AKP Phnom Penh, le 26 juin 2025 --
« Le Cambodge ne change pas d’avis : nous ferons ce que nous disons ». Tel était le message clé du Premier ministre Samdech Moha Borvor Thipadei Hun Manet en réponse aux actions incohérentes de la Thaïlande face aux actuelles tensions frontalières.
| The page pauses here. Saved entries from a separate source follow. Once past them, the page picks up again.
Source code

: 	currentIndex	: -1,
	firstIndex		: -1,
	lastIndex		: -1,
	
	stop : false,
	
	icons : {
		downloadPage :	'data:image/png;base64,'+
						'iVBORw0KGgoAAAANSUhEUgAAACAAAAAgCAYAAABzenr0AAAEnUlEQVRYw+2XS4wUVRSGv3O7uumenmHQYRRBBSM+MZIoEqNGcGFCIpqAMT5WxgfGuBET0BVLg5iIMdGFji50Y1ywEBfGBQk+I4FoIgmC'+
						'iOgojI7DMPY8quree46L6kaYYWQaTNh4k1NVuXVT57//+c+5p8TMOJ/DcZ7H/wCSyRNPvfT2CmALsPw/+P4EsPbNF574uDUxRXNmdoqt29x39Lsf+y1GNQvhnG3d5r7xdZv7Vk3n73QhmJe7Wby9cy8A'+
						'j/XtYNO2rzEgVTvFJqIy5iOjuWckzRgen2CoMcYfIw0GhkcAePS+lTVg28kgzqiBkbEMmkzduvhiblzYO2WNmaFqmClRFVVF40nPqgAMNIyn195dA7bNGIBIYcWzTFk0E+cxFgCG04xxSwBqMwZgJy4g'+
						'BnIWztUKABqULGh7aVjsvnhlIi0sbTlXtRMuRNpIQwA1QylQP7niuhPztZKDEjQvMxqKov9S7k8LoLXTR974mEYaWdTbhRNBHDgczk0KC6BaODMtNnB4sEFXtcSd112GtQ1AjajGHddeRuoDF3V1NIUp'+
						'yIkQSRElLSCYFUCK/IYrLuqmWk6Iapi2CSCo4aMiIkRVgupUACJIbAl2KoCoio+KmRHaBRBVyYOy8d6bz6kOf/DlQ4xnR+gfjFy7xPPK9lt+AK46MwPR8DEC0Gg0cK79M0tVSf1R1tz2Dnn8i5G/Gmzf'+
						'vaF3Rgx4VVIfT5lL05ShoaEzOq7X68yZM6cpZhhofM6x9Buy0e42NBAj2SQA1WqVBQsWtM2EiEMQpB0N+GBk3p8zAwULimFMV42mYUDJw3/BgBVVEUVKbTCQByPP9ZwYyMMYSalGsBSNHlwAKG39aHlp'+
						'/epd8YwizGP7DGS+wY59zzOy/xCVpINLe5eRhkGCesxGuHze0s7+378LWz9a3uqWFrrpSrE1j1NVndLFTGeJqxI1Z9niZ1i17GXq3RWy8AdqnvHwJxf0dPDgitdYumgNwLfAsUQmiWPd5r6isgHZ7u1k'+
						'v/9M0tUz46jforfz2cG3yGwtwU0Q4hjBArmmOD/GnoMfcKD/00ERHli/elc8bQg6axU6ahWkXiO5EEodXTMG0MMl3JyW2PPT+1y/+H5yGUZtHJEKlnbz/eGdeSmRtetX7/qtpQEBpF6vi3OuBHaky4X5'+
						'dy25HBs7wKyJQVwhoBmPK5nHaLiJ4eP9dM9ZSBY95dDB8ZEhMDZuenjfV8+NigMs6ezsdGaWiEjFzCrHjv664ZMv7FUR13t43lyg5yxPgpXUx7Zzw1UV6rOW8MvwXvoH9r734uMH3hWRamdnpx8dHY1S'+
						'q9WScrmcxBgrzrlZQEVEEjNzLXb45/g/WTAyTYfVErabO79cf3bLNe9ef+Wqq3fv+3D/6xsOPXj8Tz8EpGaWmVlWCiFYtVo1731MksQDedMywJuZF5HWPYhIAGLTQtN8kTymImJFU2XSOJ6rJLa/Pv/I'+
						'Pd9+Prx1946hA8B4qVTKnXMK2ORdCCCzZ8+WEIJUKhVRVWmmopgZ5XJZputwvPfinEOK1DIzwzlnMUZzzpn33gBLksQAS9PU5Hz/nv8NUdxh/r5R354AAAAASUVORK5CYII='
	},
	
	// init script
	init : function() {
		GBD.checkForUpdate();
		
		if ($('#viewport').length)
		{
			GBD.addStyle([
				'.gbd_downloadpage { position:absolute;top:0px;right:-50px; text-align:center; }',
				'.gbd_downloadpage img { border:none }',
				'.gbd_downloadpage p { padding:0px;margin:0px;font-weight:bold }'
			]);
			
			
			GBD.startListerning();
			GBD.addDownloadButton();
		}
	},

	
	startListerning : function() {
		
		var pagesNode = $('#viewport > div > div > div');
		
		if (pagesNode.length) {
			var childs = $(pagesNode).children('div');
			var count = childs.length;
S’exprimant ce matin lors d’une cérémonie de remise de certificats de fin d’études de l’Académie de police du Cambodge, dans le district de Kien Svay, province de Kandal, Samdech Thipadei a exprimé sa déception face à ce qu’il a qualifié de décisions contradictoires de la Thaïlande concernant sa frontière avec le Cambodge.
Le 24 juin, la Première ministre thaïlandaise a annoncé la fermeture de tous les postes-frontières. Plus tard dans la soirée, cependant, un porte-parole du ministère thaïlandais des Affaires étrangères a déclaré qu’aucune fermeture n’avait eu lieu. Le lendemain, les autorités thaïlandaises ont ouvert des portes frontalières et pris des photos, mais n’ont autorisé le passage que pour les élèves/étudiants et les cas médicaux d’urgence, a dit Samdech Thipadei.
« Le Cambodge ne se livrera pas à ce genre de jeu », a déclaré fermement Samdech Thipadei Hun Manet. « Si nous décidons de fermer la frontière, nous la fermerons. Le Cambodge n'est pas un acteur délicat : nous assumons la responsabilité de nos actes. »
Le chef du gouvernement cambodgien a ajouté que la décision d'ouvrir ou de fermer les postes-frontières appartenait entièrement à la Thaïlande. Une fois sa décision prise, le Cambodge réagira dans les cinq heures.
« C'est la Thaïlande qui a unilatéralement fermé les postes-frontières ; elle peut donc tout aussi bien les rouvrir. Il n'y a pas lieu de négocier », a-t-il réitéré.
« Je ne comprends pas ce qui se passe actuellement dans la politique thaïlandaise : le pouvoir appartient-il au gouvernement ou à l'armée ? Ce que je sais, c'est que si la Thaïlande rouvre les frontières à un fonctionnement normal comme avant le 7 juin 2025, tout reviendra à la normale dans les cinq heures », a-t-il ajouté.
Samdech Thipadei a précisé que le Cambodge n'utiliserait pas les moyens de subsistance des citoyens ordinaires comme un outil politique ou un moyen de pression.